- [Complete the following]:
1. In the article about Chris Holtmann, what position did he leave Gardner-Webb to take at Butler?
2. Continue the article about Chris Holtmann from its final sentence.

INDIANAPOLIS — Slowly, painfully, the five minutes passed in silence.

Chris Holtmann stood in front of his Gardner-Webb team, more than three years into his tenure there, the words stubbornly refusing to leave his lips.

"I got tongue-tied," Holtmann says now. "You talk about an awkward silence."

Eventually, the news came out. Holtmann was leaving his head coaching gig at Gardner-Webb to become an assistant coach at Butler, an unusual move in anyone's coaching trajectory. But Butler's Butler, Holtmann thought, and the Bulldogs were heading into the first season in the Big East.

He'd met with then-brand-new Butler head coach Brandon Miller over a late-night meal after a summer recruiting event, where the possibility had emerged — a possibility that was quite surprising.

"I had pulled out of another head coaching job a couple of weeks earlier and said, 'I'm set, I'm not going to leave Gardner-Webb,' " Holtmann says. "It was a massive rebuilding situation. We were kind of able to get it turned quicker than I thought, but I wanted to see that thing through with our best team coming back. But Butler's Butler. It was the hardest professional decision of my life. … You really invest in a place."

- [Data under study]:
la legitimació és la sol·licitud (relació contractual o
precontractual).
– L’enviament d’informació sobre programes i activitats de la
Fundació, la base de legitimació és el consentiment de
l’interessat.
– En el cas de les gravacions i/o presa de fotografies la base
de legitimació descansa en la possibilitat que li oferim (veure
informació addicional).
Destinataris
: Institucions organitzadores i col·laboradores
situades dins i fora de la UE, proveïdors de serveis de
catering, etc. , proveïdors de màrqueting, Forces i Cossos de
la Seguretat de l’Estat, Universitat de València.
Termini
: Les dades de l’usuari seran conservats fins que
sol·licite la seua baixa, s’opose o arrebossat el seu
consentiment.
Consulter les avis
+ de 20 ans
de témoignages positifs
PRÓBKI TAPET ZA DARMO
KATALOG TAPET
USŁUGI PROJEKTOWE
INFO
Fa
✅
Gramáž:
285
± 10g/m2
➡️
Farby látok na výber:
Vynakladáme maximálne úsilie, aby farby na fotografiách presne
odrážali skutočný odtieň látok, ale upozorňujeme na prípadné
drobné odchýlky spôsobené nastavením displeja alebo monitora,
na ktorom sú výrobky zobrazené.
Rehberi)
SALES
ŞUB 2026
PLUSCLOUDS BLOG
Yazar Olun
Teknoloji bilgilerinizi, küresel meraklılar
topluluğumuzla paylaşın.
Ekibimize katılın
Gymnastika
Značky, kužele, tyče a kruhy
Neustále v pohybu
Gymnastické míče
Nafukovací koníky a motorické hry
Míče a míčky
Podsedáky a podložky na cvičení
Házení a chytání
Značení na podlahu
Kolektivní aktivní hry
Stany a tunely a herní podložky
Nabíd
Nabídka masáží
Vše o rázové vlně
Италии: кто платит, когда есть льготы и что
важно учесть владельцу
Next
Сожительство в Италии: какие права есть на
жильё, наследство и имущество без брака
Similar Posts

- [Responses per task]:
1. Assistant coach

2.
The place invests in you, too, which is why Gardner-Webb athletic director Chuck Burch remains close to Holtmann to this day. That's also why there were those five minutes of choked-up silence.

"That illustrated what a difficult decision that was," Burch says. "I know for him to leave them, it was a hard thing to do."

Holtmann felt it was also the right thing to do, at least in terms of career advancement. He wanted to be a head coach in a power conference someday. He viewed an assistant coaching position within the Big East as the pathway to that.

He just didn't know how quickly that opportunity would come.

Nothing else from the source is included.